Rural states with relatively large HIV-positive populations have been hit hard, including Alabama, which has had a waiting list on and off for years.
Recently, the state has not been able to find enough funding in its budget to take full advantage of federal matching, said Michael Saag, MD, director of AIDS research at the University of Alabama School of Medicine and founder of the university's AIDS treatment center.
So far, waiting-list patients have been able to get their medications through drugmakers' patient assistance programs, he said. But he estimates that the clinic's three social workers spend almost 90% of their time getting patients enrolled in those programs -- time they could be spending on case management.
Patient assistance programs are a temporary solution at best, Hanen said. "The pharmaceutical companies have been generous, but they are going to grow tired of bailing out the federal government," she added.

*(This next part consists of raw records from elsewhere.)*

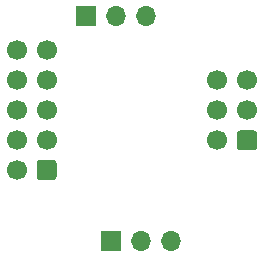
<source format=gbr>
%TF.GenerationSoftware,KiCad,Pcbnew,8.0.5-8.0.5-0~ubuntu20.04.1*%
%TF.CreationDate,2025-01-24T13:48:23+00:00*%
%TF.ProjectId,wchlinke-tagconnect,7763686c-696e-46b6-952d-746167636f6e,rev?*%
%TF.SameCoordinates,Original*%
%TF.FileFunction,Soldermask,Bot*%
%TF.FilePolarity,Negative*%
%FSLAX46Y46*%
G04 Gerber Fmt 4.6, Leading zero omitted, Abs format (unit mm)*
G04 Created by KiCad (PCBNEW 8.0.5-8.0.5-0~ubuntu20.04.1) date 2025-01-24 13:48:23*
%MOMM*%
%LPD*%
G01*
G04 APERTURE LIST*
%ADD10R,1.700000X1.700000*%
%ADD11O,1.700000X1.700000*%
%ADD12C,1.700000*%
G04 APERTURE END LIST*
D10*
%TO.C,JP1*%
X43460000Y-51000000D03*
D11*
X46000000Y-51000000D03*
X48540000Y-51000000D03*
%TD*%
%TO.C,J1*%
G36*
G01*
X38890000Y-44400000D02*
X38890000Y-45600000D01*
G75*
G02*
X38640000Y-45850000I-250000J0D01*
G01*
X37440000Y-45850000D01*
G75*
G02*
X37190000Y-45600000I0J250000D01*
G01*
X37190000Y-44400000D01*
G75*
G02*
X37440000Y-44150000I250000J0D01*
G01*
X38640000Y-44150000D01*
G75*
G02*
X38890000Y-44400000I0J-250000D01*
G01*
G37*
D12*
X35500000Y-45000000D03*
X38040000Y-42460000D03*
X35500000Y-42460000D03*
X38040000Y-39920000D03*
X35500000Y-39920000D03*
X38040000Y-37380000D03*
X35500000Y-37380000D03*
X38040000Y-34840000D03*
X35500000Y-34840000D03*
%TD*%
D10*
%TO.C,J3*%
X41420000Y-32000000D03*
D11*
X43960000Y-32000000D03*
X46500000Y-32000000D03*
%TD*%
%TO.C,J2*%
G36*
G01*
X55850000Y-41900000D02*
X55850000Y-43100000D01*
G75*
G02*
X55600000Y-43350000I-250000J0D01*
G01*
X54400000Y-43350000D01*
G75*
G02*
X54150000Y-43100000I0J250000D01*
G01*
X54150000Y-41900000D01*
G75*
G02*
X54400000Y-41650000I250000J0D01*
G01*
X55600000Y-41650000D01*
G75*
G02*
X55850000Y-41900000I0J-250000D01*
G01*
G37*
D12*
X52460000Y-42500000D03*
X55000000Y-39960000D03*
X52460000Y-39960000D03*
X55000000Y-37420000D03*
X52460000Y-37420000D03*
%TD*%
M02*

</source>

North Carolina has faced similar problems, although the state puts more than $11 million of its own money into its program.
"Still, our demand far outweighs supply," said Patrick Lee, project director with the Piedmont HIV Health Care Consortium in Durham. He said patients sometimes go several months without treatment.
Said Dr. Walensky: "It is such a patchwork of how the care is being funded. It's just mind boggling, really."
Even when patients get coverage, the adoption of restrictive drug formularies can make AIDS treatment clinically untenable, she said.
"You have to take into account medical histories, toxicities, history of antiretrovirals, comorbidities such as liver functions," she said. "And it's just very hard to do that even with the 20 antiretrovirals we have, never mind what's limited to us because the patient is on ADAP."
With patients going months without treatment and limitations being placed on formularies, the funding problems are raising the specter of drug-resistant strains, Schackman said.
Feds doing what they can
The federal government has made an effort to address these funding gaps. When the waiting lists in 10 states peaked last spring, growing to include more than 1,700 patients, Health and Human Services officials announced an additional $20 million to pay for drugs for those patients.
By the time the new federal funding became available in October 2004, however, several of the original waiting-list states found money to pay for those patients, while other states started new waiting lists. This left a smaller pool of eligible patients. The states with new waiting lists are not eligible for the extra money.
So far, more than 700 AIDS patients have received their drugs through the HHS contract, and the money is expected to last for about a year, by which time it is hoped that those patients will have some other option for getting their drugs, said Douglas Morgan, director of the division of service systems in the HIV/AIDS Bureau of the Health Resources and Services Administration.
The money is good news for those patients but, with no assurances that the additional funding will be extended, it does little to ease concerns about what the programs will do to pay for treatment over the long term, Dr. Saag said. "Each year we see more and more patients."
HRSA officials share that concern, Morgan said. "We're hopeful that the administration and Congress will appropriate the dollars needed, but we have to work within the limitations of the final appropriations that are made to us," he said.
HRSA is also working with the states to help them run their programs more efficiently, as well as to access special rebates and discounts that have been negotiated with drug companies, he said.
"Quite frankly, there's not much more we can do."